# Setup

In [1]:
# Common imports
import sys
import sklearn
import numpy as np

# Random Forests

A Random Forest is an ensemble of Decision Trees, generally trained via the bagging method (or sometimes pasting). It is one of the most powerful ML model architectures.


## Ensemble learning
A machine learning method where you aggregate the predictions of a group of predictors (classifiers or regressors) to get better predictions than with the best individual predictor. 

The aggregation function is typically the most frequent prediction for classification, and the average for regression.

To get better predictions than with the best individual predictor, all individual predictors must be independent. Random Forests accomplish this by training each predictor on a different random subset of the training set.


## Bagging and pasting
A random subset of the training set can be sampled in 2 ways:

1) Bagging: with replacement (also called bootstrap aggregation).<br/>
2) Pasting: without replacement (all predictors are trained on distinct subsets).

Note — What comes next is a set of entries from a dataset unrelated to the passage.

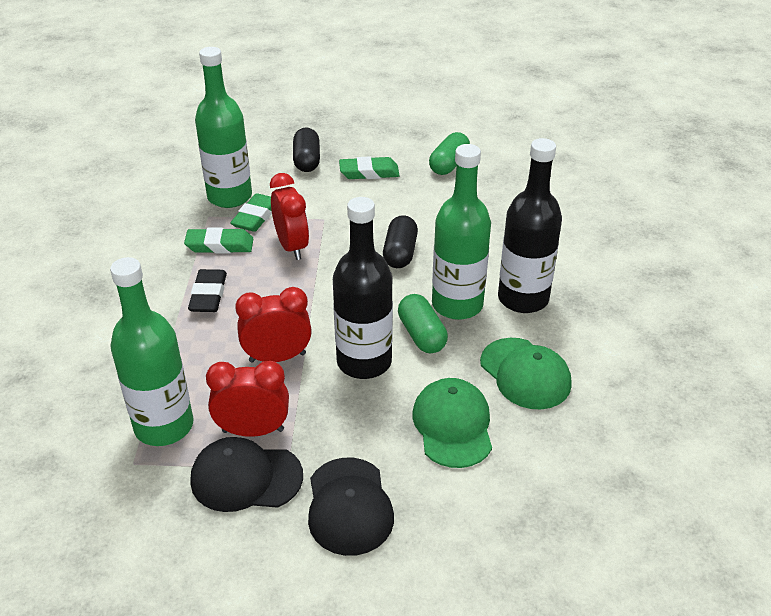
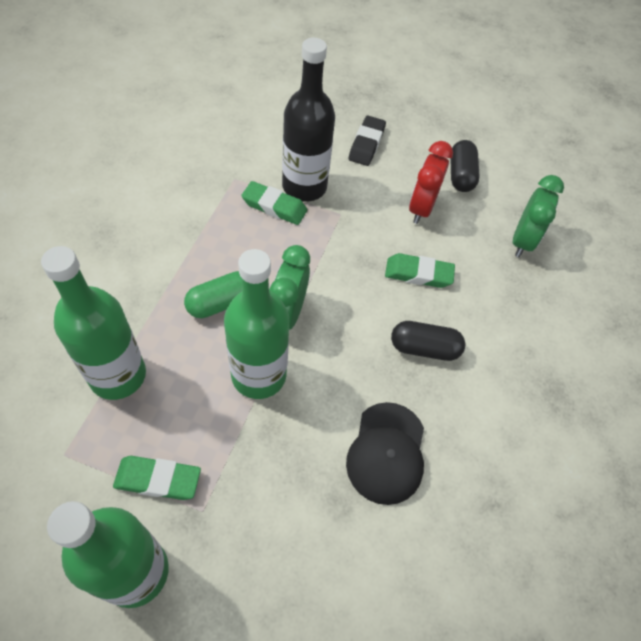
black bottle: [333,197,393,379] [498,138,562,313] = 2 -> [282,38,335,202] = 1
black cap: [191,437,303,512] [308,458,394,556] = 2 -> [346,402,424,505] = 1
green cap: [412,378,492,468] [480,338,572,409] = 2 -> none = 0
green capsule: [398,294,448,353] [429,132,470,175] = 2 -> [184,271,242,318] = 1
green clock: none = 0 -> [269,245,310,330] [513,175,564,257] = 2
red clock: [206,361,289,437] [235,287,312,363] [270,173,309,260] = 3 -> [409,141,453,224] = 1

Bagging is generally the preferred, since it often results in better models.


## Out-of-Bag evaluation
When bagging is used (this is default), only about 63% of the training instances are sampled on average for each predictor. The remaining 37% of the training instances that are not sampled are called out-of-bag (oob) instances. Since a predictor never sees the oob instances during training, it can be evaluated on these instances. You can evaluate the whole forest by averaging out the oob evaluations of each predictor.


![mls2_0704.png](attachment:mls2_0704.png)

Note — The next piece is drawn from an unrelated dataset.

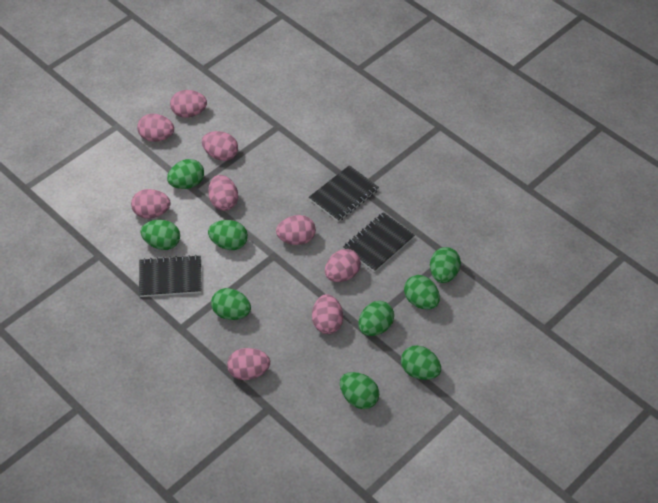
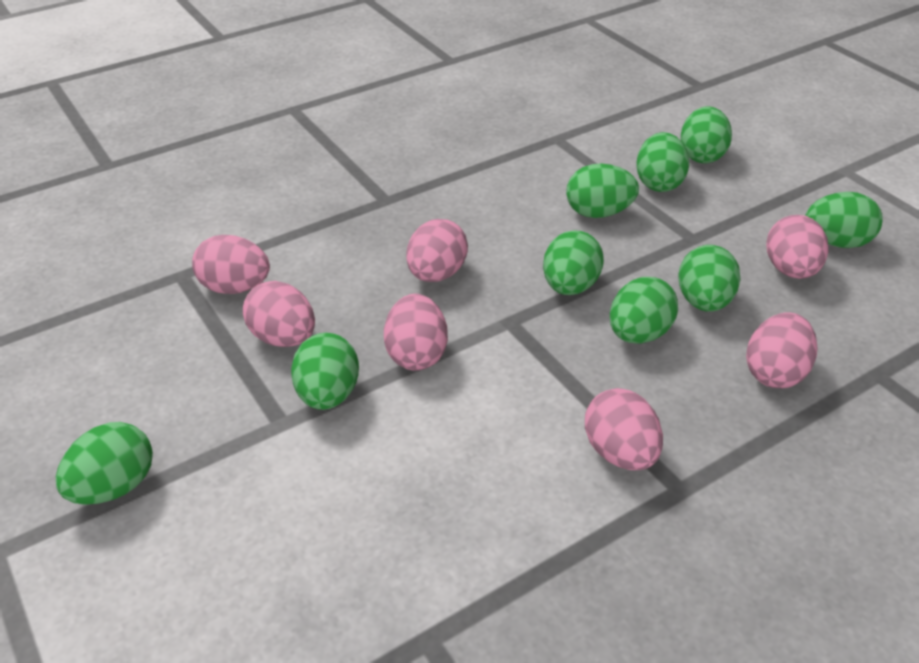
black notebook: [139,255,202,297] [309,165,379,222] [343,212,415,272] = 3 -> none = 0
pink egg: [131,189,170,219] [137,114,174,142] [170,90,207,118] [202,131,238,161] [208,175,238,211] [227,348,270,380] [276,215,316,245] [312,294,343,334] [325,249,361,282] = 9 -> [192,235,270,294] [243,281,315,347] [384,294,448,371] [406,219,468,282] [585,388,663,470] [746,313,817,388] [766,215,829,279] = 7

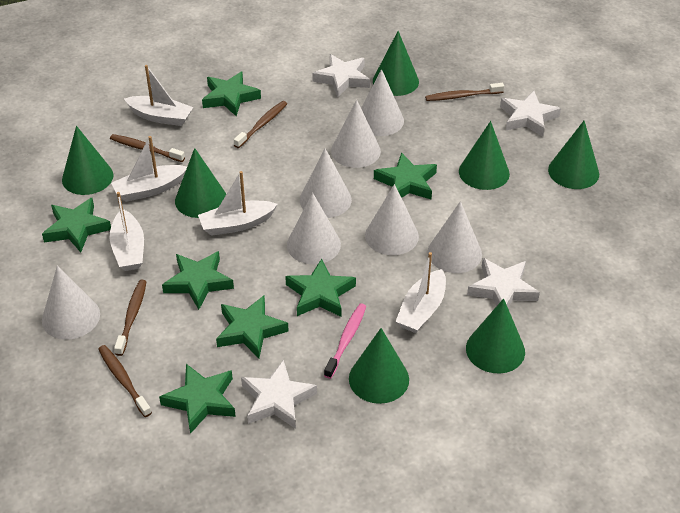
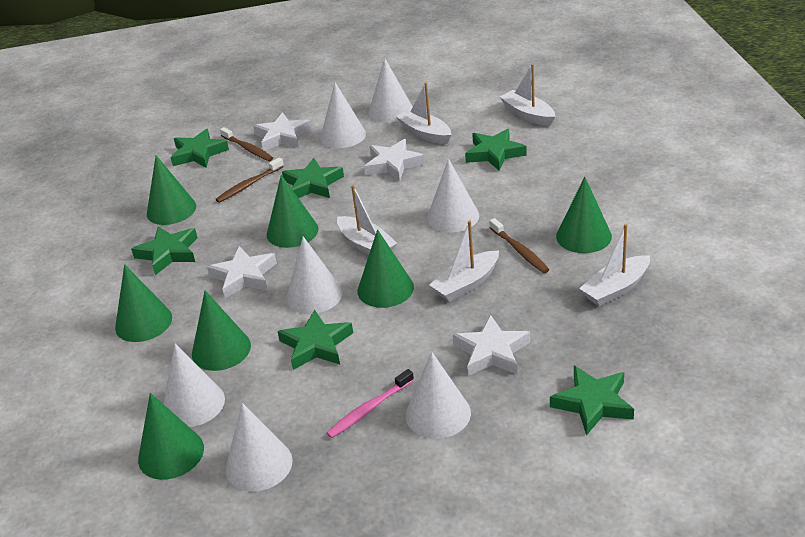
brown toothbrush: [98,345,152,417] [110,134,185,162] [114,280,147,356] [234,101,287,148] [425,83,504,101] = 5 -> [216,157,284,203] [220,127,273,161] [489,218,550,273] = 3
green star: [42,198,111,252] [159,364,236,434] [162,251,234,310] [202,71,261,116] [216,296,289,359] [285,259,356,317] [374,152,437,199] = 7 -> [131,226,198,275] [170,129,229,168] [277,310,353,370] [282,158,344,198] [465,129,527,171] [550,366,634,436] = 6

## Training and evaluating a Random Forest Classifier
Scikit-learn provides a RandomForestClassifier and a RandomForestRegressor. Here we will train and evaluate a RandomForestClassifier on the iris dataset.

### Hyperparameters
A RandomForestClassifier has almost all the hyperparameters of a DecisionTreeClassifier, and several others in addition. In the example below, the more interesting of these additional hyperparameters are demonstrated.

In [2]:
from sklearn.datasets import load_iris
from sklearn.ensemble import RandomForestClassifier

# Load the dataset
iris = load_iris()

# Train a RandomForestClassifier
# n_estimators (default=100): The number of trees in the forest.
# bootstrap (default=True): Whether to use bagging.
# oob-score (default=False): Whether to use out-of-bag evaluation.
# n_jobs (default=None): The number of jobs to run in parallel (-1 means using all processors)

rnd_clf = RandomForestClassifier(n_estimators=500, bootstrap=True, oob_score=True, n_jobs=-1, random_state=42)
rnd_clf.fit(iris["data"], iris["target"])

In [3]:
# Display the oob evaluation score:
rnd_clf.oob_score_

0.9466666666666667

In [4]:
# Display the relative importance of each feature:
# [sepal length, sepal width, petal length, petal width]
rnd_clf.feature_importances_

array([0.11249225, 0.02311929, 0.44103046, 0.423358  ])